:: Texto fornecido ::
O passo seguinte que contribuiu para a elaboração deste livro ocorreu com a criação, em dezembro de 2018, do projeto de pesquisa intitulado Um mundo sem crença em Deus: um estudo sobre o ateísmo no anarquismo, comunismo e neoateísmo brasileiro (séculos XX e XXI). Esse projeto foi idealizado para ser executado no âmbito da UFMS em um período de dois anos (fevereiro de 2019 a fevereiro de 2021), com a meta de investigar e analisar as fontes sobre o ateísmo na história do Brasil. Para realizar a tarefa, optei por estudar o material produzido por anarquistas, comunistas e ciberateístas brasileiros em diferentes períodos entre o início do século XX e o começo do XXI. Através de uma investigação preliminar, percebi que o material elaborado por esses grupos tornaria possível o desenvolvimento de um estudo sobre o ateísmo no país. No momento, o projeto está em andamento, e este livro representa um resultado parcial da pesquisa.
O título deste livro é O ateísmo no Brasil: os sentidos da descrença nos séculos XX e XXI. Uma pesquisa sobre o ateísmo não é tarefa fácil, como reconheceu o historiador Georges Minois, autor daquela que talvez seja uma das obras de maior fôlego sobre o assunto: História do ateísmo. As dificuldades começam pelas próprias palavras ateísmo
e ateu
, as quais ainda conservam uma conotação pejorativa que é motivo de muitos temores: herança de muitos séculos de perseguição, de desprezo e ódio por todos aqueles que negavam a existência de Deus e se viam, assim, irremediavelmente amaldiçoados
(Minois, 2014, p. 2). Em virtude disso, há uma forte herança passional em torno do ateísmo, isso tanto por parte dos seus partidários quanto dos seus adversários, pois se trata por excelência da negação do que é visto por muitos como o mais sagrado: Deus.
Seria então possível uma história do ateísmo? De acordo com Georges Minois, ela pode ser pensada na perspectiva de uma história da descrença, vocábulo que designa todos os que não reconhecem a existência de um deus pessoal que intervenha em suas vidas: ateus, panteístas, céticos, agnósticos, mas também deístas, sendo infinitas as nuances entre tais categorias
(Minois, 2014, p. 7). A atitude descrente expressa um componente presente nas sociedades humanas que, entretanto, não se reduz unicamente à não crença, e tem sido
A afirmação da solidão do homem no universo, geradora de orgulho e angústia; sozinho diante de seu enigma, o homem ateu nega a existência de um ser sobrenatural que intervenha em sua vida, mas seu comportamento não se apoia em tal negação. (…) O ateísmo, independente das religiões, pode ser concebido como a grandiosa tentativa do homem de criar um sentido para si mesmo, de justificar para si mesmo sua presença no universo material, de nele construir um lugar inexpugnável. (Minois, 2014, p. 3-4)
:::
:: Dados fornecidos ::
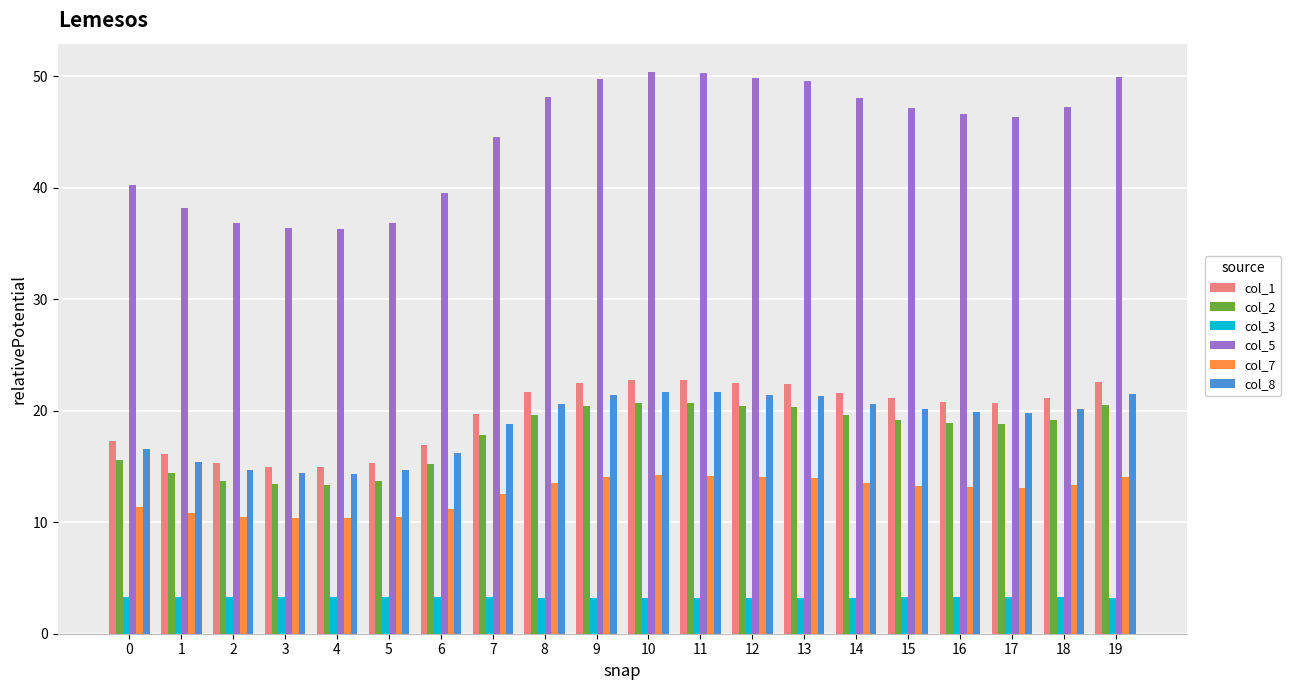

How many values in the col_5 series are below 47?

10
:::
:: Dados fornecidos ::
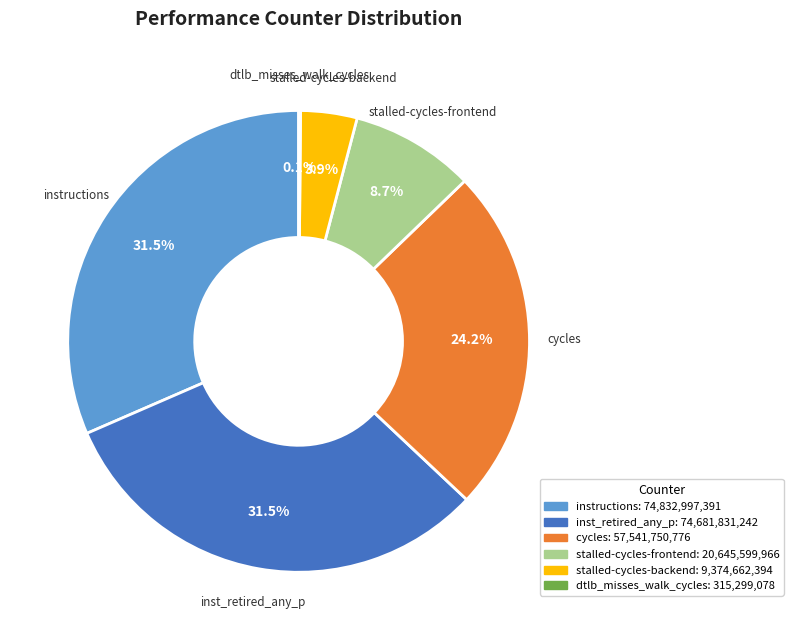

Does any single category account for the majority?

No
:::
Tarefas a realizar:
1/ Reproduza o trecho do texto sobre o ateísmo no Brasil que vai de "O título deste" até "mais sagrado: Deus.", inclusive.
2/ Responda com base no texto sobre o ateísmo no Brasil:
(a) Em que mês e ano foi criado o projeto de pesquisa mencionado?
(b) Qual obra de Georges Minois é citada no texto?
(c) Segundo Minois, quais categorias o vocábulo descrença abrange?
3/ Escreva a continuação do texto sobre o ateísmo no Brasil a partir do ponto em que ele termina.
Os itens não são necessários para resolver as tarefas.

Respostas do exercício:
1/
O título deste livro é O ateísmo no Brasil: os sentidos da descrença nos séculos XX e XXI. Uma pesquisa sobre o ateísmo não é tarefa fácil, como reconheceu o historiador Georges Minois, autor daquela que talvez seja uma das obras de maior fôlego sobre o assunto: História do ateísmo. As dificuldades começam pelas próprias palavras ateísmo
e ateu
, as quais ainda conservam uma conotação pejorativa que é motivo de muitos temores: herança de muitos séculos de perseguição, de desprezo e ódio por todos aqueles que negavam a existência de Deus e se viam, assim, irremediavelmente amaldiçoados
(Minois, 2014, p. 2). Em virtude disso, há uma forte herança passional em torno do ateísmo, isso tanto por parte dos seus partidários quanto dos seus adversários, pois se trata por excelência da negação do que é visto por muitos como o mais sagrado: Deus.

2/
(a) Em dezembro de 2018.
(b) História do ateísmo.
(c) Ateus, panteístas, céticos, agnósticos e também deístas.

3/
O ateísmo pode ser compreendido como uma posição assumida por homens e mulheres que acarreta escolhas práticas e teóricas sem teor religioso, e que tem uma história própria, diferente da história dos indivíduos e grupos religiosos. Em síntese: esta é, na verdade, a história dos homens que creem apenas na existência dos homens
(Minois, 2014, p. 7).
A partir do tipo de fonte pesquisada e dos referenciais teóricos e metodológicos utilizados pelos historiadores, a história do ateísmo pode adquirir abordagens distintas: de uma história social dos grupos que têm se mobilizado em torno do ateísmo, passando pela história das associações e entidades ateístas, e até mesmo a história das perseguições sofridas por indivíduos que foram identificados como ateístas. A ênfase maior deste livro foi investigar de que maneira os indivíduos, grupos e associações deram sentido ao ateísmo na história do Brasil. Uma investigação sob esse viés pode ser concebida a partir do domínio historiográfico da história das ideias, também chamada de história intelectual. Para Dominick LaCapra, o pesquisador dessa área deve analisar os textos históricos, como livros, artigos e jornais, considerando os seus contextos de produção e o fato de que o texto histórico é formado por um aspecto documentário e ser-obra. O aspecto documentário indica que o texto faz referência a uma realidade empírica e transmite informações sobre ela. Já o aspecto ser-obra evidencia dimensões do texto que incluem a interpretação e a imaginação por parte do autor ao abordar uma realidade empírica. O aspecto documentário e ser-obra realça tanto a historicidade do texto como a forma particular por meio da qual os indivíduos deram sentido a determinados fenômenos. E, ao estudar essa fonte, o historiador precisa ter um tema e transmitir uma informação, o que evidencia a historicidade de sua própria análise (LaCapra, 2012).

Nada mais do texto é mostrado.